I always throw half of the applications I get into the trash without looking at them. I sure don’t want unlucky people on my team.

Now that your candidate pool has been defined, how you should go about the pursuit of possible job opportunities will also depend on your situation. There are also a couple of strategies that come into play when pursuing a job opportunity such as:

  • The cold application process.
  • Reaching out to a referral inside a company.

These are what I would call “Active” strategies which are differentiated by “Passive” strategies. “Active” strategies require an intentional proactive action on your part whereas “Passive” strategies involve a company or third-party recruiter approaching you about an opportunity. Starting out, you’re more likely to be focused on “Active” strategies until you build your reputation or network to facilitate opportunities coming to you rather than you seeking them out.

The cold application process is a hit or mostly miss process. This can include anything from applying via an online platform such as LinkedIn, Glassdoor, Indeed.com, or the company’s “careers” website (the link is usually found in the footer of their website). This works for some people but YMMV, some people claim that they obtained their position through this process by a fairly small number of attempts. Some people won the lottery on their first try. It happens. But the probability is fairly low (probably not lottery-level low). Let us also not forget that sometimes a publicly listed job opening is actually already (or in the process of) being internally filled however it must be made publicly available due to HR rules. Nevertheless, it costs you nothing besides your time (and sometimes your mental willpower) to truck through this process.

It’s very impersonal unlike the “walk through the door to speak with the owner/manager” approach oft-repeated by those who haven’t applied for a job since the 1980s. You’ll become familiar with a small number of the ERP (enterprise resource planning) HR services which will cause the per-company process to blend together. And since this process is pretty much a “numbers game” where your probability of success increases with your number of attempts, it’s best to streamline this process in an efficient as possible manner.

First, your resume should be more than simply “human readable”, it should be “machine readable”. There are a couple of reasons for this, first, your resume will need to pass through whatever ATS (application tracking system) the company uses without being flagged and immediately dropped.

So in addition to the basic rules of resume formation:

  • Highlight your best qualities/skills/positive information at the top of the document.

▶ **WORK TASK 1**
Answer these about the job-search text:
(a) Which two strategies are given as examples of pursuing a job opportunity?
(b) Where is the link to a company's "careers" website usually found?
(c) What does ATS stand for?

(Text extractions by page)
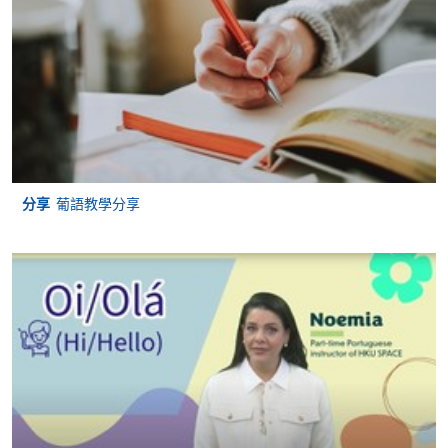
交下期學費的學員，提供網上服務，如學員就讀的課
程設有此服務，課程負責人會通知學員有關程序。
網上支付可通過「繳費靈」(PPS) (不適用於手機)、
VISA 或 Mastercard、「微信支付」(Online WeChat
Pay) 、「支付寶」(Online Alipay) 或 「轉數快」(FPS)
繳付學費。
分享
葡語教學分享
親身報名/郵遞
報讀新課程
凡以「先到先得」為取錄方式的課程，請填妥
SF26報名表，親往
報名中心
或以郵遞方式連同學
費以及所需證明文件呈交。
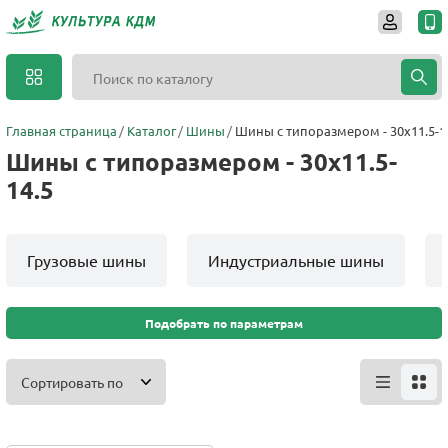
Главная страница
Каталог
Шины
Шины с типоразмером - 30x11.5-1
Шины с типоразмером - 30x11.5-
14.5
Грузовые шины
Индустриальные шины
Подобрать по параметрам
Сортировать по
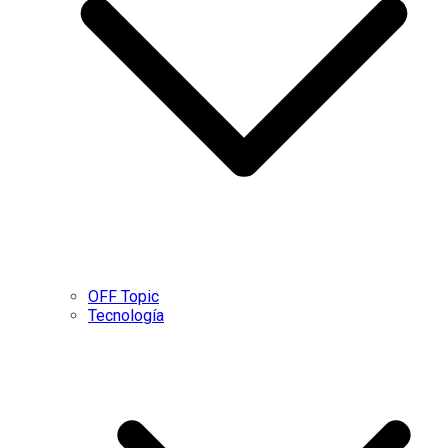
OFF Topic
Tecnología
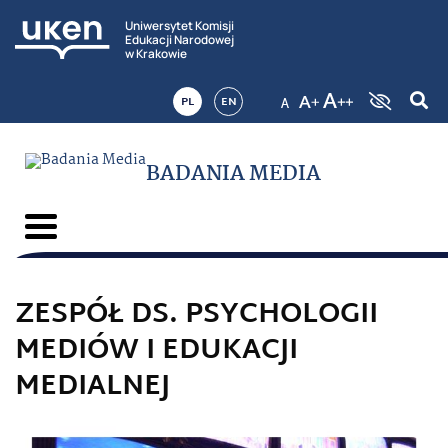
Uniwersytet Komisji
Edukacji Narodowej
w Krakowie
PL
EN
BADANIA MEDIA
ZESPÓŁ DS. PSYCHOLOGII
MEDIÓW I EDUKACJI
MEDIALNEJ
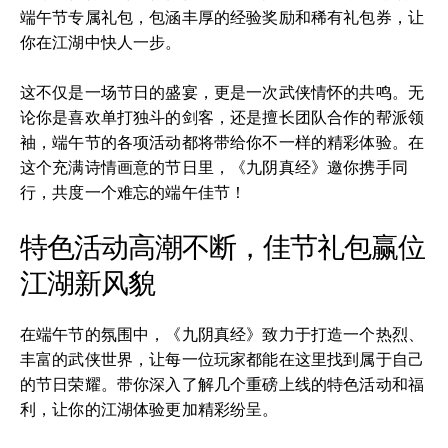
端午节专属礼包，包涵丰厚的经验奖励和稀有礼包券，让
你在江湖中快人一步。
这不仅是一场节日的盛宴，更是一次武侠情怀的共鸣。无
论你是喜欢单打独斗的剑客，还是擅长团队合作的帮派领
袖，端午节的各项活动都将带给你不一样的精彩体验。在
这个充满诗情画意的节日里，《九阴真经》邀你携手同
行，共度一个难忘的端午佳节！
特色活动高潮不断，佳节礼包赢位
江湖新风貌
在端午节的氛围中，《九阴真经》致力于打造一个热烈、
丰富的武侠世界，让每一位玩家都能在这里找到属于自己
的节日荣耀。带你深入了解几个重磅上线的特色活动和福
利，让你的江湖体验更加精彩纷呈。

▶ **WORK TASK 2**
Rewrite the records from their start through the line that contains "費以及所需證明文件呈交。", swapping "報名中心" for "報名處" and keeping everything else the same. Don't include the pictures.

▶ **EXERCISE SOLUTION 1**
(a) The cold application process and reaching out to a referral inside a company.
(b) In the footer of the company's website.
(c) Application tracking system.

▶ **EXERCISE SOLUTION 2**
交下期學費的學員，提供網上服務，如學員就讀的課
程設有此服務，課程負責人會通知學員有關程序。
網上支付可通過「繳費靈」(PPS) (不適用於手機)、
VISA 或 Mastercard、「微信支付」(Online WeChat
Pay) 、「支付寶」(Online Alipay) 或 「轉數快」(FPS)
繳付學費。
分享
葡語教學分享
親身報名/郵遞
報讀新課程
凡以「先到先得」為取錄方式的課程，請填妥
SF26報名表，親往
報名處
或以郵遞方式連同學
費以及所需證明文件呈交。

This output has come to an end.